The eyes don’t have it

The communicative power of eye contact might well be a myth, if a recent Australian experiment is indicative.

Making eye contact with another person is considered to be a highly effective way of concentrating the transition of messages, so much so that it has long passed into the realms of cliché. People fall in love when they gaze into each other’s eyes; salespeople close deals by doing the same thing; vampires suck the will from their victims by locking their gaze, long before they suck the blood from their veins.

Now, however, research led by psychologist Shane Rogers of Edith Cowan University in Western Australian suggests that the special attraction of eye contact is possibly hogwash. It is entirely possible that true love sparks when strangers gaze upon each others mouths. Or ears.

To reach such a conclusion, Rogers and colleagues set up four-minute interviews between a researcher and 46 volunteers. Both interrogator and respondent wore spectacles fitted with eye-tracking technology.

For the encounters with 23 of the volunteers the researcher spent most of the time looking directly at eyes. For the rest, gaze was directed squarely at the mouth.

After each encounter the volunteers were asked to rate how much they enjoyed the conversation – and how much they thought the researcher was looking them in the eye.

“The mouth group perceived the same amount of eye contact and enjoyed the conversations just as much as the eye group,” Rogers reveals.

He suggests that despite the piles of more-or-less poetic literature extolling the virtues and importance of eye-to-eye contact, people aren’t actually very good at determining when it is happening.

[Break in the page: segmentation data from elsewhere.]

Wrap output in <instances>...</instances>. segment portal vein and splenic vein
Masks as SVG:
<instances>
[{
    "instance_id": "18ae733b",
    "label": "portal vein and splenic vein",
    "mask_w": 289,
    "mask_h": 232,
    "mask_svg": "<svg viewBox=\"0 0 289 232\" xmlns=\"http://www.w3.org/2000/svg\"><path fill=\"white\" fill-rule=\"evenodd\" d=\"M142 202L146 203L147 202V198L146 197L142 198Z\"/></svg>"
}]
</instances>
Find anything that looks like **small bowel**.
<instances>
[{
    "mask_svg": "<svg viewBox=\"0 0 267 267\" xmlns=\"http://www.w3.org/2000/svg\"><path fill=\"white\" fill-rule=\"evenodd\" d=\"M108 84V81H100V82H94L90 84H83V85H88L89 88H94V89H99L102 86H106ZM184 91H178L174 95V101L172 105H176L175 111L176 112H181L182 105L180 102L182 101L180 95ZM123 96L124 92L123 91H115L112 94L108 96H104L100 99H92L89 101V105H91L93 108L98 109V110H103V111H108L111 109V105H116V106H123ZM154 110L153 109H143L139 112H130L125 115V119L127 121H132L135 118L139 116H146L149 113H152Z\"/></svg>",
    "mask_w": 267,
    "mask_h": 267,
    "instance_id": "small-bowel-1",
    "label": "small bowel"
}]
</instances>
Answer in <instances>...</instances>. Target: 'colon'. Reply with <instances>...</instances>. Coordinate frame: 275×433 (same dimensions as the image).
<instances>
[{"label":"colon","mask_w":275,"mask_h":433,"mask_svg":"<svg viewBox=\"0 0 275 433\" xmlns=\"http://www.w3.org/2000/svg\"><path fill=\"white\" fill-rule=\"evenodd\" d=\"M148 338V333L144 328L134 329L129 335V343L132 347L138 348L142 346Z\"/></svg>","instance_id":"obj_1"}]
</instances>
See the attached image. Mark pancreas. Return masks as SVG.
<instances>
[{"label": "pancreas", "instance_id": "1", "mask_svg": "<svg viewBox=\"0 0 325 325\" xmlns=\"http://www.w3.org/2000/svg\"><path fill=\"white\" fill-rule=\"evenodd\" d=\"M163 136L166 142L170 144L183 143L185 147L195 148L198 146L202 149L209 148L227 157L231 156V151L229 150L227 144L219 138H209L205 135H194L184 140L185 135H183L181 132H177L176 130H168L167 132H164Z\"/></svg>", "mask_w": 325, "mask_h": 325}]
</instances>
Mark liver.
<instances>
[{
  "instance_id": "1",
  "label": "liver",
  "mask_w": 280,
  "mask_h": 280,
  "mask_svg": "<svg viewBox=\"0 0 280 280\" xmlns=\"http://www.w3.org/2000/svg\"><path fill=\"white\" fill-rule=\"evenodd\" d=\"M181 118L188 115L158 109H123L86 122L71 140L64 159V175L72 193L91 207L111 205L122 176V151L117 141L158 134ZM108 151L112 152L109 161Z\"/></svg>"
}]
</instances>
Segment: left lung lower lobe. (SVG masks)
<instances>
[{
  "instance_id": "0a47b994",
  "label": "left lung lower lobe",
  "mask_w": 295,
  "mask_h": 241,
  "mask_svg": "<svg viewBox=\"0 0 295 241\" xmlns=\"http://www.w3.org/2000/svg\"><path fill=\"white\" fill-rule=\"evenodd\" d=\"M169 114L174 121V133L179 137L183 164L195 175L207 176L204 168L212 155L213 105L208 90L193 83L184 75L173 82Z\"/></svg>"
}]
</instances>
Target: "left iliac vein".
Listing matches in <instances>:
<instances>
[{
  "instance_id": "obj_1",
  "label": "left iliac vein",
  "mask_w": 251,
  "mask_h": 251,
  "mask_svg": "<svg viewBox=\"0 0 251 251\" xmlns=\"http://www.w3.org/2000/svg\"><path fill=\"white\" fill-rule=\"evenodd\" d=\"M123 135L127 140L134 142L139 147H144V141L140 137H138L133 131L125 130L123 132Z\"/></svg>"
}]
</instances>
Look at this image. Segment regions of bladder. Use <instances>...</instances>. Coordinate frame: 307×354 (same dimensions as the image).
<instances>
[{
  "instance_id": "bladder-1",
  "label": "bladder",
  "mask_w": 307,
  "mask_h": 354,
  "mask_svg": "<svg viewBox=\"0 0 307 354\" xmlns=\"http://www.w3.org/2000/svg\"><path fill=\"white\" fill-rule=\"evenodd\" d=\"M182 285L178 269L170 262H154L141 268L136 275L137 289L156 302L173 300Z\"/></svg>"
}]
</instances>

“People are not very sensitive to the specific gaze focus of their partner to their face; instead they perceive direct gaze towards their face as eye contact,” he notes.

The finding, he adds, can be seen as good news for people who suffer from social anxiety and find maintaining eye contact is stressful. Henceforth, they can look directly at some other part of someone’s facial anatomy without risk of being thought rude.

Overall, though, if the findings are confirmed by further experiments, Rogers and his colleagues have signalled a terrible blow to the self-esteem of romanticists and real estate agents alike.

“Maintaining strong eye contact is widely accepted to be an important communication skill in western cultures,” Rogers notes.

“People believe if you aren’t willing to engage in soul-to-soul mutual eye contact then you are at best lacking in confidence, at worst, untrustworthy. However, the reverence devoted to eye contact is not supported by scientific evidence.”

The research is published in the journal Perception.